What are Segregated Funds?

Segregated Funds: The Best kept Secret in the Investment Industry

Why are advisors so Quiet about Segregated Funds?

Is it that they are a unique to Canada Product that only can be sold by Financial Advisors with a Life Insurance License? Possibly

Segregated Funds are often treated as an “afterthought” or a “niche investment vehicle”, but I don’t understand this. Segregated funds are an unbelievable investment product that accomplish financial solutions that are unmatched by any other product.

Don’t believe me? Then read on!

First of all, lets discuss one important fact:

Segregated funds MUST be kept separate (segregated) from the issuer’s assets!

No one talks about this, but it is a big deal. At a time when banks are facing financial pressure and even defaulting this can present risk for some of the investment products that are intertwined within the rest of the client assets. When investing in stocks, bonds, or mutual funds in Canada you have a limit of $1,000,000 per type of accounts combined as defined by Canadian Investor Protection Fund (Please refer to their website for more specific limitations) About CIPF Coverage.

However, Segregated funds assets are kept separate. That is even in the highly unlikely event that an insurance company defaults the segregated funds are just reallocated to another Insurance Company with the assistance of Assuris. This process also includes at least 90% of the maturity and death benefit guarantees on the contract! Assuris » Guarantees on Segregated Funds

Now lets read about some of the tangible benefits:

Potential Creditor Protection

Segregated funds can protect against Seizure by creditors of your investments. This is extremely unique as an investment product. This is an INCREDIBLE benefit for business owners. Especially ones who carry debt on their balance sheet that may included personal guarantees. Why would any business owner want to put their personal investments AT RISK? It makes no sense when these products exist and allow you to invest in the market while significantly reducing exposure to seizure due to default risk of your business. There are some conditions to this benefit, so it is important to discuss this with a licensed advisor.

Maturity and Death Benefit Guarantees

Its 2008 all over again and your spouse passes away suddenly. He had a combination of stocks, bonds and mutual funds in an RSP which are down an average of 40% in less than 6 months. The money then transfers over as a Spousal Rollover and not only are you struggling with the loss of a partner, but now struggling financially due to significant market losses.
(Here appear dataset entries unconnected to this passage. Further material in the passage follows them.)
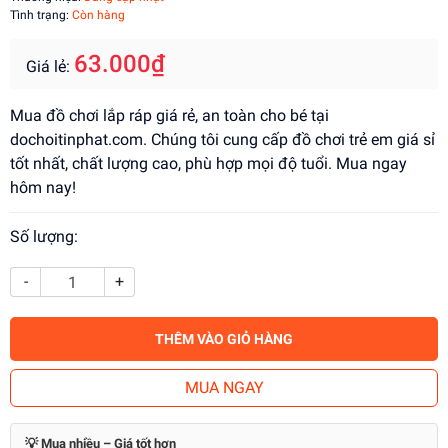
Tình trạng:
Còn hàng
63.000₫
Giá lẻ:
Mua đồ chơi lắp ráp giá rẻ, an toàn cho bé tại
dochoitinphat.com. Chúng tôi cung cấp đồ chơi trẻ em giá sỉ
tốt nhất, chất lượng cao, phù hợp mọi độ tuổi. Mua ngay
hôm nay!
Số lượng:
-
+
THÊM VÀO GIỎ HÀNG
MUA NGAY
💡 Mua nhiều – Giá tốt hơn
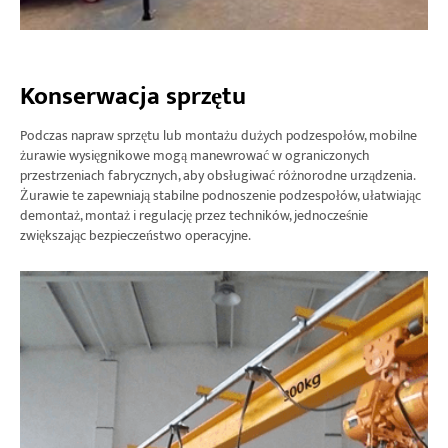
Konserwacja sprzętu
Podczas napraw sprzętu lub montażu dużych podzespołów, mobilne
żurawie wysięgnikowe mogą manewrować w ograniczonych
przestrzeniach fabrycznych, aby obsługiwać różnorodne urządzenia.
Żurawie te zapewniają stabilne podnoszenie podzespołów, ułatwiając
demontaż, montaż i regulację przez techników, jednocześnie
zwiększając bezpieczeństwo operacyjne.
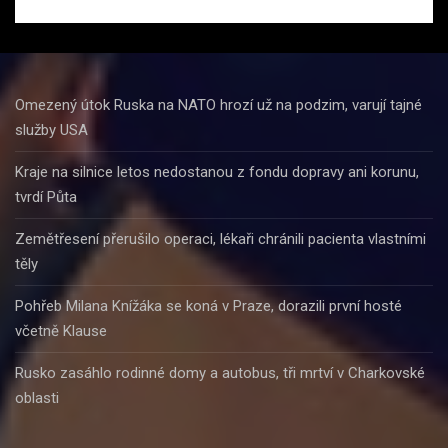
Omezený útok Ruska na NATO hrozí už na podzim, varují tajné
služby USA
Kraje na silnice letos nedostanou z fondu dopravy ani korunu,
tvrdí Půta
Zemětřesení přerušilo operaci, lékaři chránili pacienta vlastními
těly
Pohřeb Milana Knížáka se koná v Praze, dorazili první hosté
včetně Klause
Rusko zasáhlo rodinné domy a autobus, tři mrtví v Charkovské
oblasti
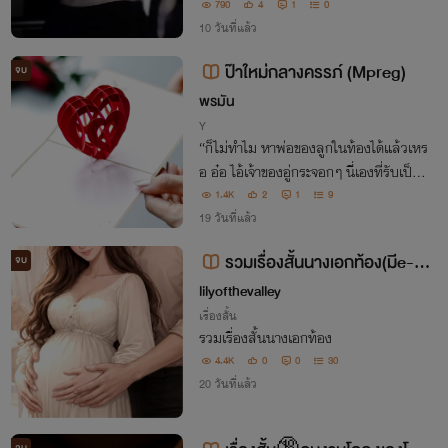
นคือความผิดพลาดครั้งยิ่งใหญ่ในชีวิต เธอ
790
4
1
0
ต้องการรักแท้แต่เขาต้องการแค่คนคลายเห
10 วันที่แล้ว
งา
ป๊าใหม่กลางครรภ์ (Mpreg)
จบ
พรมัน
Y
“ก็ไม่ทำไม หาพ่อของลูกในท้องได้แล้วเหร
อ อ๋อ ไอ้เจ้าของอู่กระจอกๆ นี่เองที่รับเป็นพ่
อเด็กในท้องเธอ แหมคงชอบกินของเหลือเ
1.4K
2
1
9
ดนฉันนี่เอง”
19 วันที่แล้ว
รวมเรื่องสั้นนางเอกท้อง(มีe-b
จบ
ook)
lilyofthevalley
เรื่องสั้น
รวมเรื่องสั้นนางเอกท้อง
4.4K
0
0
30
20 วันที่แล้ว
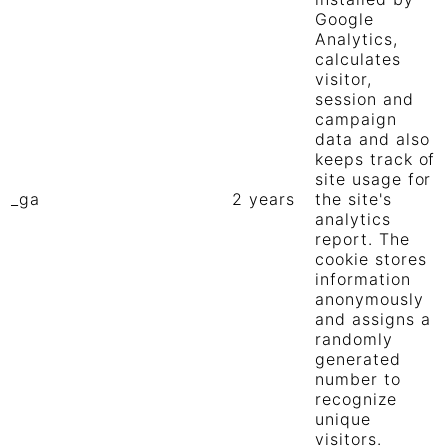
Google
Analytics,
calculates
visitor,
session and
campaign
data and also
keeps track of
site usage for
_ga
2 years
the site's
analytics
report. The
cookie stores
information
anonymously
and assigns a
randomly
generated
number to
recognize
unique
visitors.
But then you realize you invested with a licensed insurance agent into segregated funds and your spouse had a 100% death benefit guarantee. This means that the funds would be topped back up by the insurance company to 100% of the Guaranteed value (adjusted for withdrawals).

Segregated fund guarantees typically come with 3 options:
75% maturity guarantee and 75% death benefit guarantee
75% maturity guarantee and 100% death benefit guarantee
100% maturity guarantee and 100% death benefit guarantee

The higher the guarantee you choose the higher the cost of that guarantee which is added to the Management Expense Ratio.

Potential to Avoid your Estate and Probate

This is a massive advantage that you can’t get with other investments particularly in a non-registered account. If you have ever dealt with an estate as a beneficiary or an executor, you may have seen just how long it can take to settle funds and the added cost of probate. This unnecessary pain can be avoided if the funds are invested in Segregated funds instead. With a Segregated Fund Contract you can name beneficiaries and it is treated like life Insurance when the owner dies. The funds are paid out to the beneficiaries very quickly and it can avoid the estate and probate by going directly to them.

There is also an important benefit of segregated funds that is often overlooked. Estates are public domain since they are legal processes. This means that anyone can find out who received the funds and may causes issues due to lack of privacy. Segregated funds are paid out privately and there are no public records.

Reset Option

Some Segregated Fund contracts also include annual reset options. This means that as the market rises you can reset your maturity and/or death benefit guarantees to the new higher values. Not all contracts include this feature, so it is important to discuss this with your advisor.

We know that Business Owners and Individuals concerned with Estate Planning can benefit greatly from using segregated funds. This is a no brainer.

But why would the young investor want to consider this as an investment strategy?

When you have the maturity and reset guarantees it can provide a lot of confidence to take additional risk with your portfolio. You know those values are protected so you may consider a more aggressive investment approach. Since segregated funds can provide excellent diversified exposure to many strong performing stocks and bonds this is an excellent opportunity to participate in capital markets in a way that may have felt too risky before.

Let’s address one final topic, shall we? The elephant in the room that critics always use as their ONE reason why they think you should avoid segregated funds:
The high fees!

Well, this may be true that for some funds they can be expensive. Some funds can have an over 3% annual management cost. Many funds however can be well in line with mutual funds and certain index funds have an annual management cost under 2%. This even includes the cost of the guarantees. It is important you have an advisor who knows your goals and is knowledgeable in these products to find you the best value possible.

*Disclosure

This article has not been reviewed for accuracy. It may contain errors. Also, there may be exceptions to some of the features described. Some estate and tax laws may vary from province to province.